Del resto, come ha ben dimostrato la nostra (passiva) esclusione dal rendez-vous dell’Eliseo tra Macron e i due maggiori protagonisti della Libia bipolare, noi italiani non sappiamo fare i nostri interessi. Sull’immigrazione (dopo aver sottoscritto l’accordo suicida di Triton, per cui, incredibile ma vero, navi da guerra di altri Paesi sbarcano immigrati recuperati in mare solo e soltanto nei nostri porti!) siamo solo buoni a invocare l’assistenza e l’aiuto dell’Europa soltanto per ottenere uno zero-virgola di margine per fare più deficit, mentre ci manca del tutto la diplomazia muscolare e la scarpa krusceviana da picchiare sul tavolo dell’Onu per denunciare in ogni dove Trattati internazionali felloni e retrogradi. Quest’ultimo punto è di grandissimo interesse, come si può ben vedere andando a leggersi il Times del 7 agosto, in cui una brillante Clare Foges analizza il problema della crisi dei migranti, proponendo l’adozione della linea dura. Ovvio, del resto. Ma, quando dura? Citiamo un passaggio chiave della sua analisi: “Dalla cancelliera Angela Merkel, con la sua politica di benvenuto ai migranti, per finire alle Ong che operano in Mediterraneo per il soccorso ai barconi, questa compassione a breve termine ha acutizzato la crisi in atto, potenziando il magnete che attira in Europa milioni di persone provenienti dai Paesi in via di sviluppo”.
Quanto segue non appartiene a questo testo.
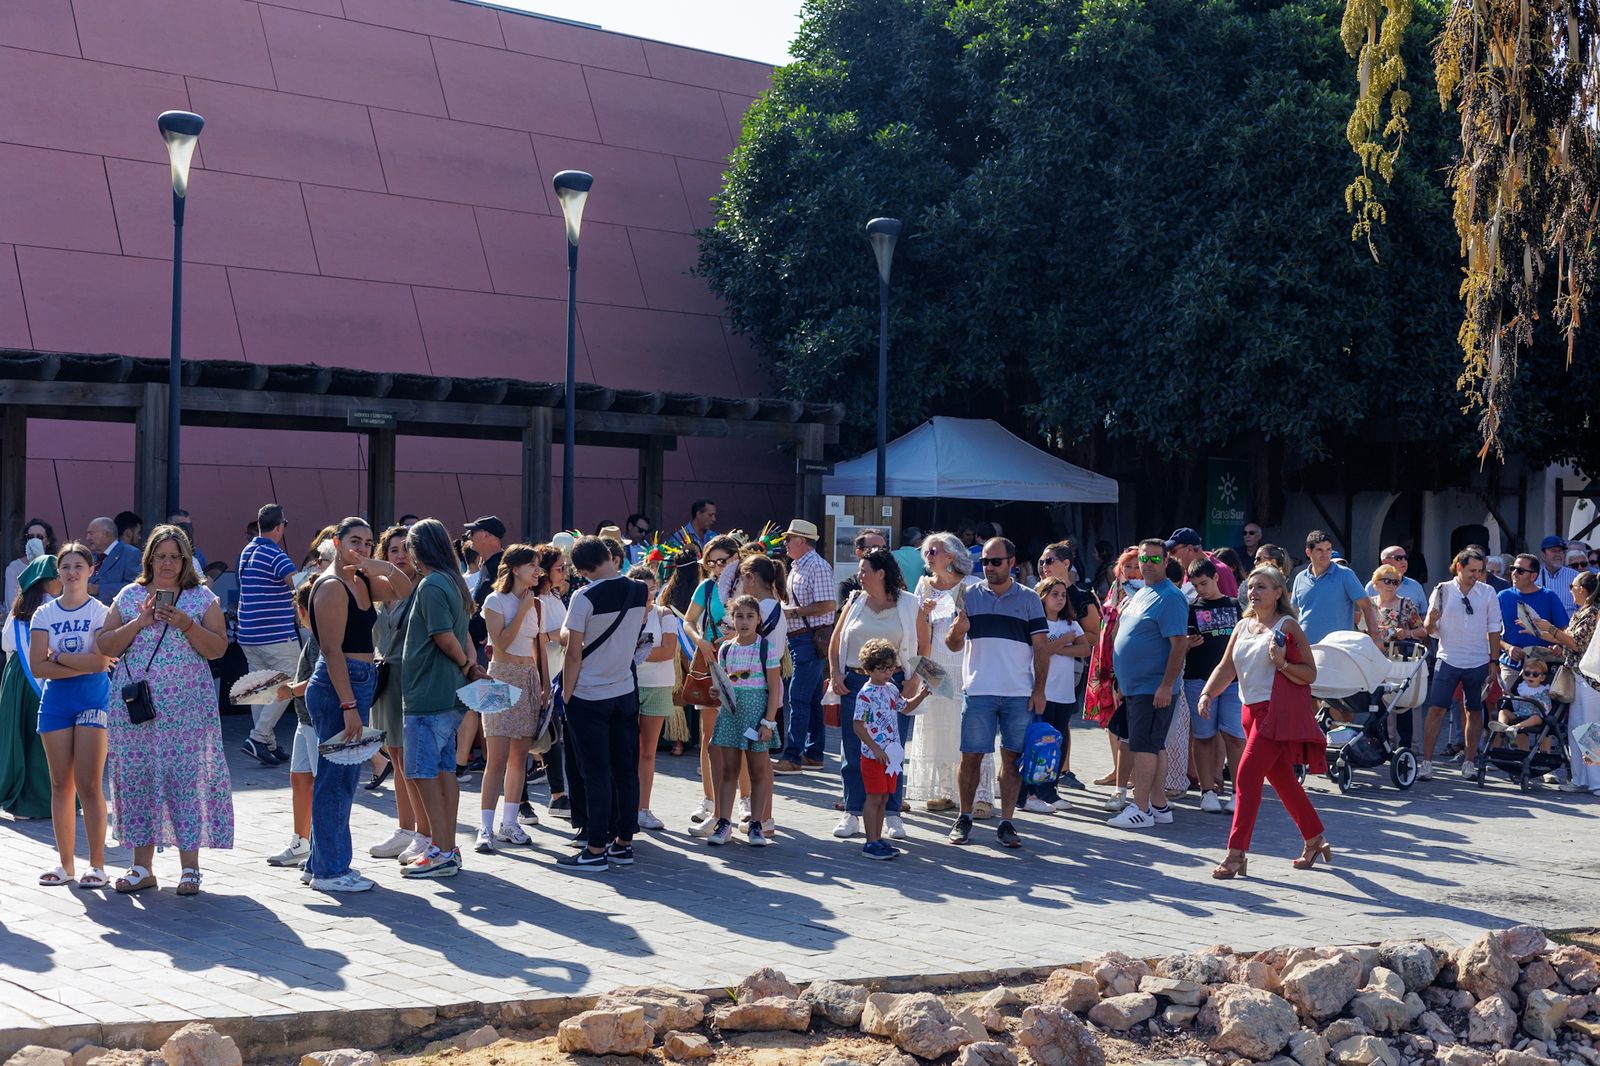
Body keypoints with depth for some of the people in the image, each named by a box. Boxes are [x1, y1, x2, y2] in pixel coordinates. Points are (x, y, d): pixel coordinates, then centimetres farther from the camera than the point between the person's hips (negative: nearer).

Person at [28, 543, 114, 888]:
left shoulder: (101, 612, -1)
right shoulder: (44, 614, 7)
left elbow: (101, 662, -14)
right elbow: (37, 667, -4)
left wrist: (58, 656, -7)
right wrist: (82, 665, -11)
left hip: (93, 698, -3)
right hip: (55, 700, 3)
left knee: (89, 785, -7)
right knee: (61, 785, 6)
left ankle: (97, 864, -1)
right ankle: (65, 863, 13)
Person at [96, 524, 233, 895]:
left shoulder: (202, 598, 5)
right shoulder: (129, 597, 10)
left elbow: (218, 648, -2)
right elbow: (104, 647, 3)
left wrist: (185, 624, -15)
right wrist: (140, 622, -10)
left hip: (186, 708, -2)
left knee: (185, 779, -5)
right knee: (136, 780, 4)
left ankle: (190, 868, 2)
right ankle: (142, 868, 13)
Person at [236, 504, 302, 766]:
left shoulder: (247, 551, 14)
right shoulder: (275, 555, -14)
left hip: (249, 634, 9)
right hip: (276, 634, -9)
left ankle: (268, 744, 14)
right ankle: (258, 738, -9)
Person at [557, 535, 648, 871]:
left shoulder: (585, 597, -17)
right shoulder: (639, 592, 1)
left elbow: (573, 652, -15)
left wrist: (567, 694, -3)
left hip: (589, 697, -5)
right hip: (626, 692, 5)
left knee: (597, 775, -2)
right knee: (626, 770, 10)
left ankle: (596, 850, 2)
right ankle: (623, 843, 16)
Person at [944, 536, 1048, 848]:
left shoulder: (1029, 599, 7)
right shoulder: (970, 596, 8)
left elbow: (1040, 648, 6)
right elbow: (953, 645, 7)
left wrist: (1039, 690, -2)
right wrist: (957, 631, -16)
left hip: (1019, 694, 0)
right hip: (977, 692, 0)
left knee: (1012, 758, 2)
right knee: (971, 756, 1)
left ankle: (1006, 824, 9)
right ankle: (964, 819, 15)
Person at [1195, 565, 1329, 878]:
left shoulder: (1287, 626, -7)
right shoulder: (1243, 626, 13)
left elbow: (1310, 674, -7)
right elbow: (1226, 668, 10)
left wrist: (1282, 664, -23)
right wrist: (1207, 694, -6)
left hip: (1279, 709, -8)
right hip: (1254, 711, 8)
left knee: (1247, 776, -14)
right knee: (1282, 780, 15)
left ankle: (1236, 853, -12)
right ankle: (1316, 841, 30)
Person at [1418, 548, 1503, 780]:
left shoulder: (1487, 593, 3)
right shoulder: (1443, 590, 0)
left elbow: (1494, 630, 8)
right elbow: (1429, 629, 3)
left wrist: (1494, 661, 5)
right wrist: (1431, 620, -20)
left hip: (1478, 662, 2)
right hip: (1448, 660, -2)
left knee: (1474, 712, 8)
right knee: (1436, 710, -8)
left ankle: (1468, 762, 19)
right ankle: (1426, 763, -6)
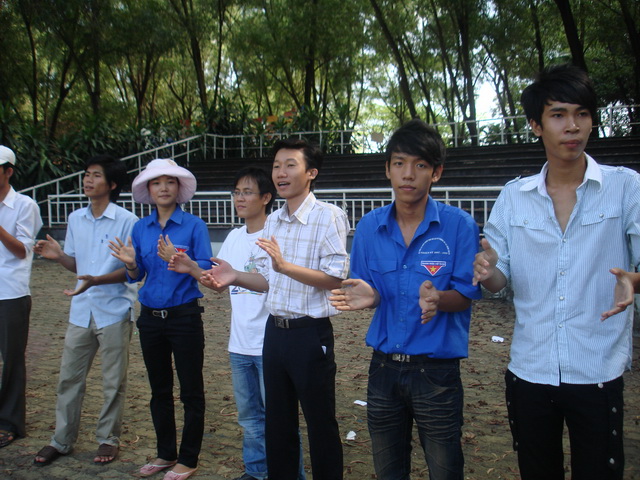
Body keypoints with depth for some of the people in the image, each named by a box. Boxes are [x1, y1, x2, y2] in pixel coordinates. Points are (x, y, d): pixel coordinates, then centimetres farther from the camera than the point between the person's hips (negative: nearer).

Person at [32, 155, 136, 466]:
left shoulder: (126, 221, -10)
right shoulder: (76, 219, 8)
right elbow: (76, 264, 14)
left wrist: (97, 280, -25)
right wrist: (58, 256, -7)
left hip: (114, 311, -5)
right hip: (81, 311, 5)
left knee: (113, 382, 7)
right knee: (69, 377, 11)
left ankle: (108, 439, 24)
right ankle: (62, 440, 26)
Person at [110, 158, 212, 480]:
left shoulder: (194, 225, -7)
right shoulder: (141, 228, 6)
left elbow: (207, 269, -13)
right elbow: (137, 276, 9)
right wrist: (130, 263, -12)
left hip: (184, 316, -5)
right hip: (150, 318, 5)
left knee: (191, 391, 4)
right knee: (159, 390, 15)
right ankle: (166, 454, 30)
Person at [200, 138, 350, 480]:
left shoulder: (328, 216, -12)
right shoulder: (273, 221, 11)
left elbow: (335, 278, -18)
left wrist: (284, 265, -29)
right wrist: (235, 277, 0)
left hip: (310, 333, -7)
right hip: (275, 331, 7)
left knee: (320, 423, 7)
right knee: (277, 423, 18)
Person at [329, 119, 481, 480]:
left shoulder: (459, 225, -10)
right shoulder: (369, 227, 0)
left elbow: (465, 296, -9)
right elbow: (369, 293, 7)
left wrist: (438, 299, -31)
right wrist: (367, 297, -17)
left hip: (436, 369, -3)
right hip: (384, 367, 4)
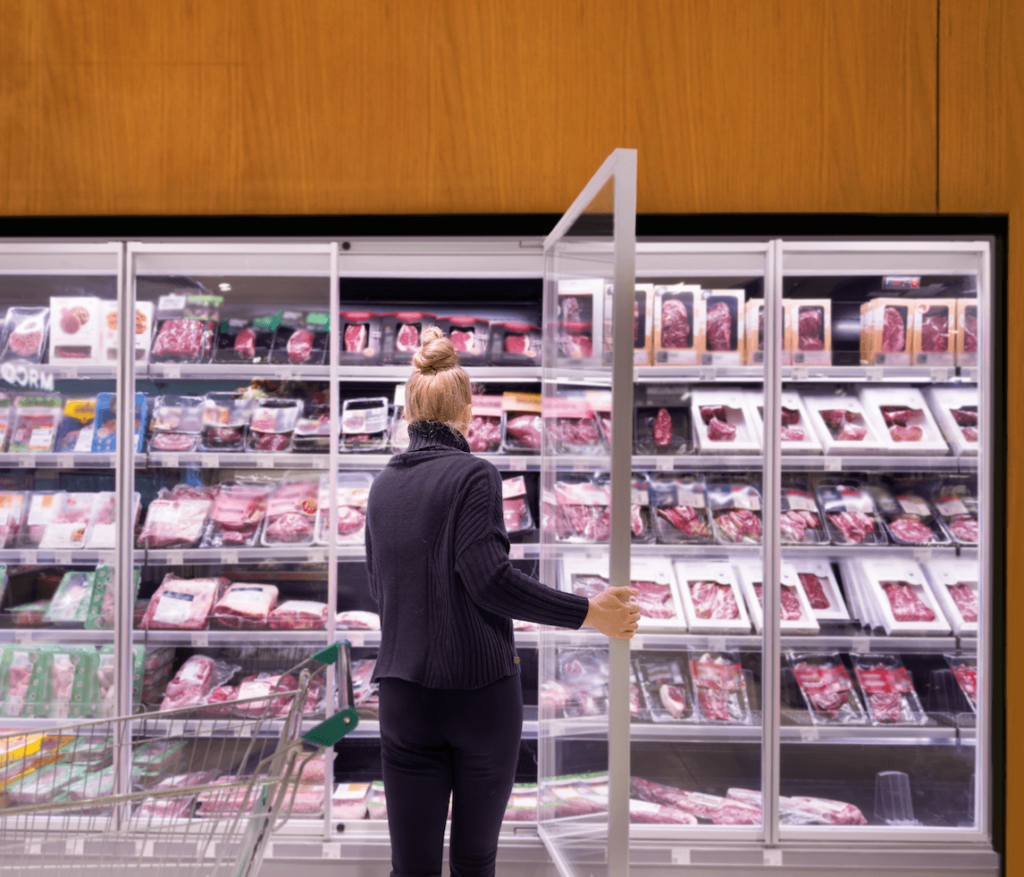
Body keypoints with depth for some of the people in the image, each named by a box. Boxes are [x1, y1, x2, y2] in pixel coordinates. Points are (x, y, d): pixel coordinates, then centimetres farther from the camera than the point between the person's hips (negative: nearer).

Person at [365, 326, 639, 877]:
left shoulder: (383, 484, 8)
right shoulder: (473, 474, -9)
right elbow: (488, 578, -18)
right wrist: (589, 613, -13)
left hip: (404, 693, 4)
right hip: (480, 688, -4)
Ma la punta dell’iceberg che ci sta facendo affondare è la Convenzione di Ginevra sui rifugiati, altro irresistibile fattore di richiamo. “La definizione che ne sta a fondamento individua come richiedente asilo ‘chiunque abbia un timore fondato di essere perseguitato nel proprio Paese’. La dizione è fin troppo elastica e tale da estendersi agevolmente a molti milioni di persone”. Il principio, sviluppato subito dopo la fine della Seconda guerra mondiale, appare oggi totalmente privo di senso, dato che “gli smartphone consentono a chiunque nei Paesi sottosviluppati di apprendere i diritti tutelati dalle leggi internazionali.

Quindi, se il semplice fatto di aver messo i piedi in territorio europeo vi dà diritto a un’audizione (per il riconoscimento dello status di rifugiato) e a una ragionevole aspettativa di restare in Europa, è chiaro che farete di tutto per arrivare sin qui. Soltanto se le Nazioni occidentali si mettessero d’accordo per una riforma seria della Convenzione, ponendo paletti rigorosi in merito a che cosa si debba intendere per ‘persecuzione’, solo allora avremmo una ragionevole speranza di venir fuori dall’attuale crisi.” Dando per scontato che l’Onu ci accuserà di mancanza di compassione, diciamo pure che ce ne faremo una ragione!